---- ENTRIES SHOWN
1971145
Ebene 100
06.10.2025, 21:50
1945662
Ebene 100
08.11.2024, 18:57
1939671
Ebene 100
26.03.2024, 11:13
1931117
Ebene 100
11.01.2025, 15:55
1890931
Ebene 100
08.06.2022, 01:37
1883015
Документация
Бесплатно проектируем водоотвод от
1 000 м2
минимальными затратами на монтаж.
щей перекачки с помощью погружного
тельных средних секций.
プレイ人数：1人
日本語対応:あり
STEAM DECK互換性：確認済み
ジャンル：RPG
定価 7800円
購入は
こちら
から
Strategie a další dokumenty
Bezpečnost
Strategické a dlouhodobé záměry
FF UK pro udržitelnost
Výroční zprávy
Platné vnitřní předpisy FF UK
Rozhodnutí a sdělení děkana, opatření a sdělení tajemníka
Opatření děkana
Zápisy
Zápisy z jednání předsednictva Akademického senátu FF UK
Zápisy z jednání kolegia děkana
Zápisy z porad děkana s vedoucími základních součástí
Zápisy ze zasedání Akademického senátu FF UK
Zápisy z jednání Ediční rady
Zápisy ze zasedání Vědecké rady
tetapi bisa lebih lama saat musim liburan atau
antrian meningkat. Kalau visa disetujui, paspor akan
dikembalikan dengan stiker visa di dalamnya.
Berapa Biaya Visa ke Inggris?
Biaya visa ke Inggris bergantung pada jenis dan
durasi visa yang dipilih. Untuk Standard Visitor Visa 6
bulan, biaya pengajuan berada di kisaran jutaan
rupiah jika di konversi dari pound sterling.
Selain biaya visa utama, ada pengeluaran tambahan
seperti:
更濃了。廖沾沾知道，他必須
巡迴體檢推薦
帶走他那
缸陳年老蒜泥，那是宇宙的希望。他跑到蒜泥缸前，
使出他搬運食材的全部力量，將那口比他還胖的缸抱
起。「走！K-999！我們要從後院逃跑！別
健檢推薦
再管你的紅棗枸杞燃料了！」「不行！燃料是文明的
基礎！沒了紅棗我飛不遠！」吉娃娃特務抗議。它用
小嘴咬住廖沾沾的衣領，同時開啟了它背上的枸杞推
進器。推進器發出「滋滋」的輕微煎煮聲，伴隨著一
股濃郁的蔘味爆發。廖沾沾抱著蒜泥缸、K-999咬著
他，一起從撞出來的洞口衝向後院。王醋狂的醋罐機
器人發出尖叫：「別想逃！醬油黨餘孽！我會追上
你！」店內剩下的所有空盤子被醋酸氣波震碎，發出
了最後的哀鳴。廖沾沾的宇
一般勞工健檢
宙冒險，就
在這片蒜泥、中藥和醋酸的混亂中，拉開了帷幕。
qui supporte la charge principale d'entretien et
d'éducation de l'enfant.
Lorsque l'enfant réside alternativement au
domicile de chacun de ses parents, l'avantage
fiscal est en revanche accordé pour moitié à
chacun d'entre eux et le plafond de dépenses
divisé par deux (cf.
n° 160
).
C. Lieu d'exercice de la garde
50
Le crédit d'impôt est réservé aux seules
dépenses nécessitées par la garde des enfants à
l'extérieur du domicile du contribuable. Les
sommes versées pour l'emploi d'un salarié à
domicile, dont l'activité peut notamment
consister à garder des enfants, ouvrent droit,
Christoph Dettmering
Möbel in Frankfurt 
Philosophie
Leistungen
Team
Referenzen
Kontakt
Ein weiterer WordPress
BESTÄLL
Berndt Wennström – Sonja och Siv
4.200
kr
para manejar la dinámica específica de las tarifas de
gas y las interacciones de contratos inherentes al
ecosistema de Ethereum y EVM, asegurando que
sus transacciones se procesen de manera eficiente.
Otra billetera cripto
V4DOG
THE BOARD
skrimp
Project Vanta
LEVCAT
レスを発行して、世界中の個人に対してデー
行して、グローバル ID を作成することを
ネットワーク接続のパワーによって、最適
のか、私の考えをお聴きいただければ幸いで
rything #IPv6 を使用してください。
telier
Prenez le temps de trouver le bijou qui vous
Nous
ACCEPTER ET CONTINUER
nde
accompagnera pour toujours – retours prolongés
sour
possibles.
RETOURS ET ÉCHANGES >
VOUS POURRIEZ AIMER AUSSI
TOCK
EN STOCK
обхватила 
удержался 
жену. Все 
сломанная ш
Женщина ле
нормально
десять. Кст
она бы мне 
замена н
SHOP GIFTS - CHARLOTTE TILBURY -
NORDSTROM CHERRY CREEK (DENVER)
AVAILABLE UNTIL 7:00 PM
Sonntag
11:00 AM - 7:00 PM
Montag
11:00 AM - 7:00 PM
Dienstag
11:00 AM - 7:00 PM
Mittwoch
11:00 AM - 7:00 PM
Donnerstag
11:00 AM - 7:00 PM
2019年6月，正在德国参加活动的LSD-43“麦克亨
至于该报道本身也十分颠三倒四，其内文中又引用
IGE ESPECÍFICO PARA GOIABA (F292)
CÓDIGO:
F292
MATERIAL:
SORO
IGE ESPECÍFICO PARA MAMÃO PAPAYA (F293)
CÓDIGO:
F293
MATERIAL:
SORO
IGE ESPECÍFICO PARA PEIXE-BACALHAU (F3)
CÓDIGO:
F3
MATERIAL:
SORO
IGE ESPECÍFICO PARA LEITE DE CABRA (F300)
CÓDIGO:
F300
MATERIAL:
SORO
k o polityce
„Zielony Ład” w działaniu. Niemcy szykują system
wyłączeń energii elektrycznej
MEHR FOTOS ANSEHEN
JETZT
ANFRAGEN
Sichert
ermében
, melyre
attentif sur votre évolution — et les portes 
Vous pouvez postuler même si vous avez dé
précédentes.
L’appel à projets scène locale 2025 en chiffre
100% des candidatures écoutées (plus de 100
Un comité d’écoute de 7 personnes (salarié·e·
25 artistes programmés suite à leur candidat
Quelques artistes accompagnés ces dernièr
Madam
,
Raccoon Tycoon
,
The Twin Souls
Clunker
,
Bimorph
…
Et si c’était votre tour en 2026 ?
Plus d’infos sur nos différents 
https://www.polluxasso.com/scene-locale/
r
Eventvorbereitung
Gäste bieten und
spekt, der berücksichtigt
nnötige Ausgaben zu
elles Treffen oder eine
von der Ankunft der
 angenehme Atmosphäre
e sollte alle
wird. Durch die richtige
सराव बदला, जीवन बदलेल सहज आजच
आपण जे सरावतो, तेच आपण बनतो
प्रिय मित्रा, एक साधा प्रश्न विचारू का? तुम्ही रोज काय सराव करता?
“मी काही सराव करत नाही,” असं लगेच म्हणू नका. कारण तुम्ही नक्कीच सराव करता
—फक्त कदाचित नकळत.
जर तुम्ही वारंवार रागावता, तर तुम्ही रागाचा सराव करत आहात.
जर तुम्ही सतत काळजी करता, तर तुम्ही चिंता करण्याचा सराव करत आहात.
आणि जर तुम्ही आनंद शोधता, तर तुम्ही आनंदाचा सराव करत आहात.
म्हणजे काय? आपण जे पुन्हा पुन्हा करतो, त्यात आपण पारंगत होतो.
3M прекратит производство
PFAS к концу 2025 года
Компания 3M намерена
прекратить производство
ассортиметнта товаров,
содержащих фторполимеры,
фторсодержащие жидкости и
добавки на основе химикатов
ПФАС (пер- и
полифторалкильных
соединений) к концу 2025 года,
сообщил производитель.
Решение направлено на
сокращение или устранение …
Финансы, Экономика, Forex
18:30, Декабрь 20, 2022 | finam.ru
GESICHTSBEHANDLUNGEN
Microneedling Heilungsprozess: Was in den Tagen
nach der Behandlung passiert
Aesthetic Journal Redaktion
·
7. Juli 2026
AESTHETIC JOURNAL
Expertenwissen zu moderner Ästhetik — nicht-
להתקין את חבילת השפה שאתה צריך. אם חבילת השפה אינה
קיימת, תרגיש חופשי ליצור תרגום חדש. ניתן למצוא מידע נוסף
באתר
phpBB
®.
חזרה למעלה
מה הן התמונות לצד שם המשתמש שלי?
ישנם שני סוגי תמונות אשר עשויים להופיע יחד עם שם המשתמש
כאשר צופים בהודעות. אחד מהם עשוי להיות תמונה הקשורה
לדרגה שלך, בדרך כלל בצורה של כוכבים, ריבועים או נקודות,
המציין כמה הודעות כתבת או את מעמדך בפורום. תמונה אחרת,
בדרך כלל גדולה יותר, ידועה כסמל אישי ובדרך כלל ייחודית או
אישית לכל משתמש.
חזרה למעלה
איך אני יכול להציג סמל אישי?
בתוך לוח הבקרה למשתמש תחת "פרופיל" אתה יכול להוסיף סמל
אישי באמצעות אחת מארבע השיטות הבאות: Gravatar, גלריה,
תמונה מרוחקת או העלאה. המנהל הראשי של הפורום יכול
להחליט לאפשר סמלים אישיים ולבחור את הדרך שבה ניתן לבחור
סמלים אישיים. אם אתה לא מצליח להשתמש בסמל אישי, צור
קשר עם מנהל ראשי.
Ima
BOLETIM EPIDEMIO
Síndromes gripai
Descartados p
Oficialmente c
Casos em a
--------
▶ WHAT TO PRODUCE
Copy out everything from the start of the records down to the line that contains "Zápisy z jednání kolegia děkana", including that line, keeping every line exactly as it appears.

▶ WRITTEN RESPONSE
1971145
Ebene 100
06.10.2025, 21:50
1945662
Ebene 100
08.11.2024, 18:57
1939671
Ebene 100
26.03.2024, 11:13
1931117
Ebene 100
11.01.2025, 15:55
1890931
Ebene 100
08.06.2022, 01:37
1883015
Документация
Бесплатно проектируем водоотвод от
1 000 м2
минимальными затратами на монтаж.
щей перекачки с помощью погружного
тельных средних секций.
プレイ人数：1人
日本語対応:あり
STEAM DECK互換性：確認済み
ジャンル：RPG
定価 7800円
購入は
こちら
から
Strategie a další dokumenty
Bezpečnost
Strategické a dlouhodobé záměry
FF UK pro udržitelnost
Výroční zprávy
Platné vnitřní předpisy FF UK
Rozhodnutí a sdělení děkana, opatření a sdělení tajemníka
Opatření děkana
Zápisy
Zápisy z jednání předsednictva Akademického senátu FF UK
Zápisy z jednání kolegia děkana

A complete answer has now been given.